*Directions for this task*: Rewrite each of the rows below, swapping "Zimmer" for "Räume" and leaving everything else unchanged.

*Excerpted data*:
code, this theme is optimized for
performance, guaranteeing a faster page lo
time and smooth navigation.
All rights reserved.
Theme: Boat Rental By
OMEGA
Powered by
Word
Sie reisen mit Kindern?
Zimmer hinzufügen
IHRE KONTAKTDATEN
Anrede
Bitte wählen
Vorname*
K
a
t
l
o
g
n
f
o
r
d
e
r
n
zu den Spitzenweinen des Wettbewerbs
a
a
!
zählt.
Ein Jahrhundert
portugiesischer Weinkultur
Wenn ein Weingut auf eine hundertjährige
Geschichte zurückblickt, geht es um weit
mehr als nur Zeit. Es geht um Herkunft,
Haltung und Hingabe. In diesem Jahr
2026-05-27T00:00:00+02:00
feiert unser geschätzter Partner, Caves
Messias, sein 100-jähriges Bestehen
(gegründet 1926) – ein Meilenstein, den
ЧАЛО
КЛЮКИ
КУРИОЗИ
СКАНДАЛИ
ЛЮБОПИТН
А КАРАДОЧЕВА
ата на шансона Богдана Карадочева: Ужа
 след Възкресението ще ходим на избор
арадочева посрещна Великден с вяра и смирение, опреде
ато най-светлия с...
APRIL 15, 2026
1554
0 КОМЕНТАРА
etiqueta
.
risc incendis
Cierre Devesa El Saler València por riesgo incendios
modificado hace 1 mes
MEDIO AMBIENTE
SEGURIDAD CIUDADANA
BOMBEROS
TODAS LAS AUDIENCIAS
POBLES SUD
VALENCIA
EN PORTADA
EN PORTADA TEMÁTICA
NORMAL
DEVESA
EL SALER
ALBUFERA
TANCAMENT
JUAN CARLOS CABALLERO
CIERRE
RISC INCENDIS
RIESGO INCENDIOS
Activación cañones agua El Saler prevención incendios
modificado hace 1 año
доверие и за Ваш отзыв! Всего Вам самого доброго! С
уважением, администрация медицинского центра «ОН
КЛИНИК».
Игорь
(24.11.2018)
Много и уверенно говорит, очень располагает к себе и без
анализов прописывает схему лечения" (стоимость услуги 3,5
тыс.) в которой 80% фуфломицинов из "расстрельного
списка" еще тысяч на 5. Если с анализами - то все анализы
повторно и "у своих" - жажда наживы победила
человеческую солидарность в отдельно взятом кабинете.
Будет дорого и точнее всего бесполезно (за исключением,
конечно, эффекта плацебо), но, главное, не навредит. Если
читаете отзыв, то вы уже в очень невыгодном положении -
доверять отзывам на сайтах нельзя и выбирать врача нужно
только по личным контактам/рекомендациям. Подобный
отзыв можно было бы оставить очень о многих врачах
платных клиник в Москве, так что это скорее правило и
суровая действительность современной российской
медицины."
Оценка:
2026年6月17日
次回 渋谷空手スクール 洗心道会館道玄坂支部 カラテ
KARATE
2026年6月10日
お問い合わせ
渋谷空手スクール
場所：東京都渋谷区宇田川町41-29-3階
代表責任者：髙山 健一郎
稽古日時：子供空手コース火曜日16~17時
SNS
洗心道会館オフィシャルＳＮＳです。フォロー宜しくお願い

*Expected output*:
code, this theme is optimized for
performance, guaranteeing a faster page lo
time and smooth navigation.
All rights reserved.
Theme: Boat Rental By
OMEGA
Powered by
Word
Sie reisen mit Kindern?
Räume hinzufügen
IHRE KONTAKTDATEN
Anrede
Bitte wählen
Vorname*
K
a
t
l
o
g
n
f
o
r
d
e
r
n
zu den Spitzenweinen des Wettbewerbs
a
a
!
zählt.
Ein Jahrhundert
portugiesischer Weinkultur
Wenn ein Weingut auf eine hundertjährige
Geschichte zurückblickt, geht es um weit
mehr als nur Zeit. Es geht um Herkunft,
Haltung und Hingabe. In diesem Jahr
2026-05-27T00:00:00+02:00
feiert unser geschätzter Partner, Caves
Messias, sein 100-jähriges Bestehen
(gegründet 1926) – ein Meilenstein, den
ЧАЛО
КЛЮКИ
КУРИОЗИ
СКАНДАЛИ
ЛЮБОПИТН
А КАРАДОЧЕВА
ата на шансона Богдана Карадочева: Ужа
 след Възкресението ще ходим на избор
арадочева посрещна Великден с вяра и смирение, опреде
ато най-светлия с...
APRIL 15, 2026
1554
0 КОМЕНТАРА
etiqueta
.
risc incendis
Cierre Devesa El Saler València por riesgo incendios
modificado hace 1 mes
MEDIO AMBIENTE
SEGURIDAD CIUDADANA
BOMBEROS
TODAS LAS AUDIENCIAS
POBLES SUD
VALENCIA
EN PORTADA
EN PORTADA TEMÁTICA
NORMAL
DEVESA
EL SALER
ALBUFERA
TANCAMENT
JUAN CARLOS CABALLERO
CIERRE
RISC INCENDIS
RIESGO INCENDIOS
Activación cañones agua El Saler prevención incendios
modificado hace 1 año
доверие и за Ваш отзыв! Всего Вам самого доброго! С
уважением, администрация медицинского центра «ОН
КЛИНИК».
Игорь
(24.11.2018)
Много и уверенно говорит, очень располагает к себе и без
анализов прописывает схему лечения" (стоимость услуги 3,5
тыс.) в которой 80% фуфломицинов из "расстрельного
списка" еще тысяч на 5. Если с анализами - то все анализы
повторно и "у своих" - жажда наживы победила
человеческую солидарность в отдельно взятом кабинете.
Будет дорого и точнее всего бесполезно (за исключением,
конечно, эффекта плацебо), но, главное, не навредит. Если
читаете отзыв, то вы уже в очень невыгодном положении -
доверять отзывам на сайтах нельзя и выбирать врача нужно
только по личным контактам/рекомендациям. Подобный
отзыв можно было бы оставить очень о многих врачах
платных клиник в Москве, так что это скорее правило и
суровая действительность современной российской
медицины."
Оценка:
2026年6月17日
次回 渋谷空手スクール 洗心道会館道玄坂支部 カラテ
KARATE
2026年6月10日
お問い合わせ
渋谷空手スクール
場所：東京都渋谷区宇田川町41-29-3階
代表責任者：髙山 健一郎
稽古日時：子供空手コース火曜日16~17時
SNS
洗心道会館オフィシャルＳＮＳです。フォロー宜しくお願い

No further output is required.